Perhaps the most major milestone of COP28 is the event’s record number of attendees in the conference's nearly three-decade history, with 84,000 registered. When compared to the initial roughly 4,000 attendees in 1995, this immense increase indicates the globally recognized importance of addressing climate change. Though the growth in participation at COP28 may seem benign, another record has been set at this conference: the record number of oil lobbyists present. 2,456 industry lobbyists attended which is a 1,820-person increase from COP27.
As Amnesty International’s Programme Director of Climate, Economic, and Social Justice and Corporate Accountability Marta Schaaf put it, “Arms dealers are not asked to peace talks, so it is warped to ask climate wreckers for their view on how to fix the damage they have caused when most of them are planning to expand production of fossil fuels, further warming our overheating world, and threatening the rights of billions of people.” Some oil companies involved in crude oil extraction, refinement, and export have pledged their commitment towards curbing climate change, yet many, such as Abu Dhabi National Oil Company (ADNOC) have also set goals to substantially increase production in coming years; an increase in oil production will undeniably increase fossil fuel burning, shipping-related emissions, environmental and human collateral, and global reliance on nonrenewable energy sources.
ADNOC, the twelfth largest oil company by production worldwide, is not alone in its empty promises, yet its relation to COP28 is intrinsic and a point of widespread criticism. ADNOC is wholly owned by the Emirate of Abu Dhabi, the capital and emirate with the highest gross domestic product (GDP) in the United Arab Emirates (UAE). COP28 was held in Dubai, the most populous city in the UAE thus giving the UAE government, as the hosting region, the choice of the conference’s president. Dr. Sultan Ahmed AL Jaber, a chairman of the state-owned renewable energy company Masdar and the UAE Special Envoy for Climate Change, was appointed COP28’s President. Ironically, Dr. Sultan Al Jaber is also the CEO of ADNOC. The CEO of the world’s twelfth-largest oil company is running the world's largest climate conference.

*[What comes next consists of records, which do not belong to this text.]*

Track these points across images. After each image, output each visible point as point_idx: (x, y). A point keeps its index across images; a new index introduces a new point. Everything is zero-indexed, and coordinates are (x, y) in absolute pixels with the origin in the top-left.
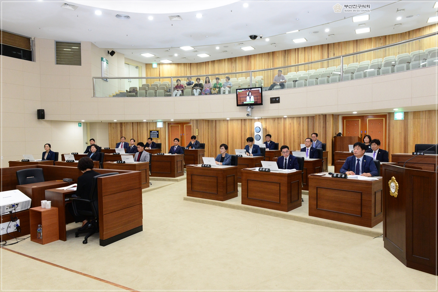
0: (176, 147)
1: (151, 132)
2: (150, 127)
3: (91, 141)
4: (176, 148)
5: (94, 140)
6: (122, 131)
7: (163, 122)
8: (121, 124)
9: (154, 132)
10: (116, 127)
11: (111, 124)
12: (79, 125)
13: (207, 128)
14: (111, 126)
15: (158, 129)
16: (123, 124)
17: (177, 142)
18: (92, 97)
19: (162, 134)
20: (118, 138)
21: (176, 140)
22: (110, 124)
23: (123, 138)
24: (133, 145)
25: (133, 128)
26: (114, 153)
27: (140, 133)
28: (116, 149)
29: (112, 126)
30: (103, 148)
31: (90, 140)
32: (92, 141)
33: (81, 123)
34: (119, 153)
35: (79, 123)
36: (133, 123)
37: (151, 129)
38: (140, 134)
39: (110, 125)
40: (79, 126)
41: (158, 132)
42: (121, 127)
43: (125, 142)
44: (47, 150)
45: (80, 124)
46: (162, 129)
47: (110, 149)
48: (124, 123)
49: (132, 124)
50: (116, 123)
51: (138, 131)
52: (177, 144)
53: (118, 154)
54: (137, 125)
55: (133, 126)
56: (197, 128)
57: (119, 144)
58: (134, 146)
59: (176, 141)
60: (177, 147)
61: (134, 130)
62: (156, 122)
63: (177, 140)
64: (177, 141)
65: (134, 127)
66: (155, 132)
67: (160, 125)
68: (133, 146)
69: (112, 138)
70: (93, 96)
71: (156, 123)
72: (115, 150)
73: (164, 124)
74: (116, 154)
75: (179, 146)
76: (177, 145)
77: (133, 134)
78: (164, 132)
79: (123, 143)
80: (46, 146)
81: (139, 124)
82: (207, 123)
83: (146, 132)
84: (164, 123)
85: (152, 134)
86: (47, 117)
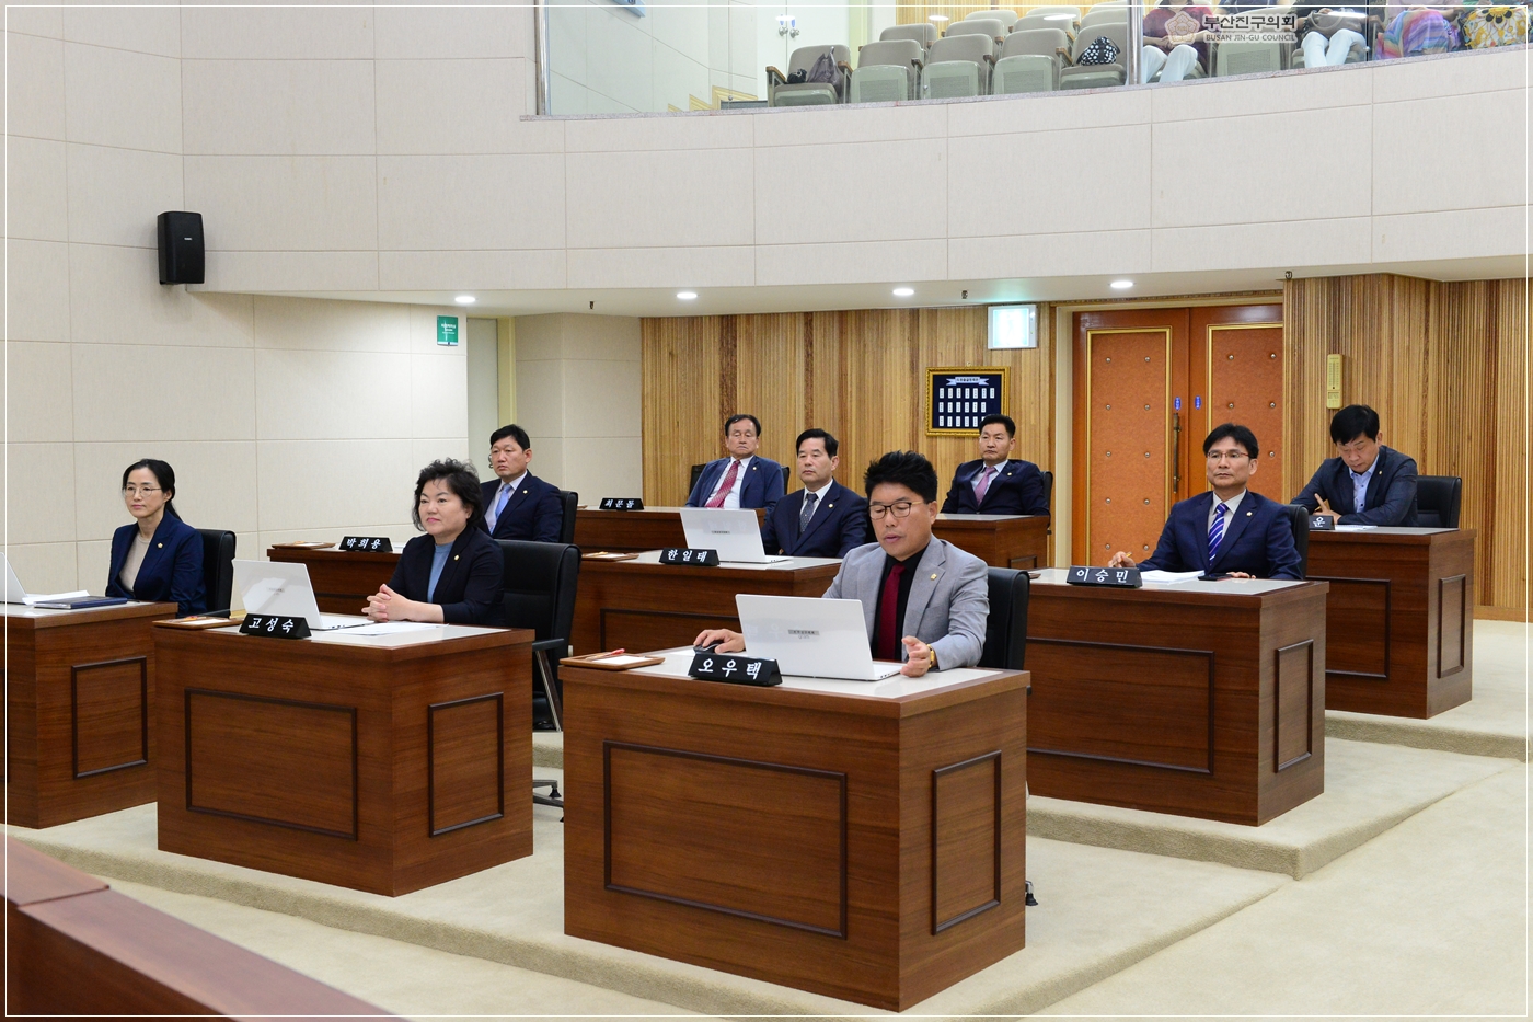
0: (1224, 510)
1: (940, 381)
2: (933, 348)
3: (500, 443)
4: (1228, 519)
5: (523, 440)
6: (734, 378)
7: (1039, 305)
8: (728, 323)
9: (963, 386)
10: (695, 348)
11: (654, 327)
12: (440, 330)
13: (1418, 348)
14: (657, 343)
15: (996, 364)
16: (741, 328)
17: (1235, 462)
18: (525, 118)
19: (1024, 400)
20: (707, 431)
21: (1227, 444)
22: (648, 330)
23: (747, 425)
24: (821, 482)
25: (809, 356)
26: (672, 554)
27: (861, 388)
28: (688, 515)
29: (664, 343)
30: (589, 502)
31: (495, 437)
32: (509, 441)
33: (454, 321)
34: (712, 554)
35: (441, 320)
36: (809, 317)
37: (945, 363)
38: (861, 402)
39: (649, 341)
40: (440, 337)
41: (994, 381)
42: (728, 350)
43: (756, 462)
44: (143, 512)
45: (447, 320)
46: (1026, 358)
47: (647, 509)
48: (749, 317)
49: (801, 328)
50: (693, 322)
51: (842, 375)
52: (1241, 476)
53: (702, 557)
54: (842, 333)
55: (809, 343)
56: (1334, 349)
57: (715, 470)
58: (838, 493)
59: (1232, 454)
60: (1233, 504)
61: (818, 372)
62: (986, 306)
63: (1238, 440)
64: (1242, 449)
65: (817, 346)
66: (971, 386)
67: (1012, 330)
68: (821, 493)
69: (666, 430)
70: (532, 111)
71: (982, 312)
72: (675, 520)
73: (1045, 322)
74: (687, 557)
75: (1252, 500)
76: (1235, 488)
77: (809, 397)
78: (1045, 386)
79: (745, 463)
80: (135, 476)
81: (851, 323)
82: (1418, 308)
83: (908, 381)
84: (1047, 310)
85: (946, 400)
86: (222, 270)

The pushback to the oil industry's hand in this year’s UNFCCC COP is not only widespread but well-founded, from leadership to lobbyists to location. Former Vice President of the United States and environmentalist Al Gore articulated the impossible contradiction that COP28 became, saying in an interview with Reuters, “When you have a petrostate in charge of the process, then we have this ridiculous situation where the main polluters have to give their permission for the world to make common sense decisions to save the future of humanity.”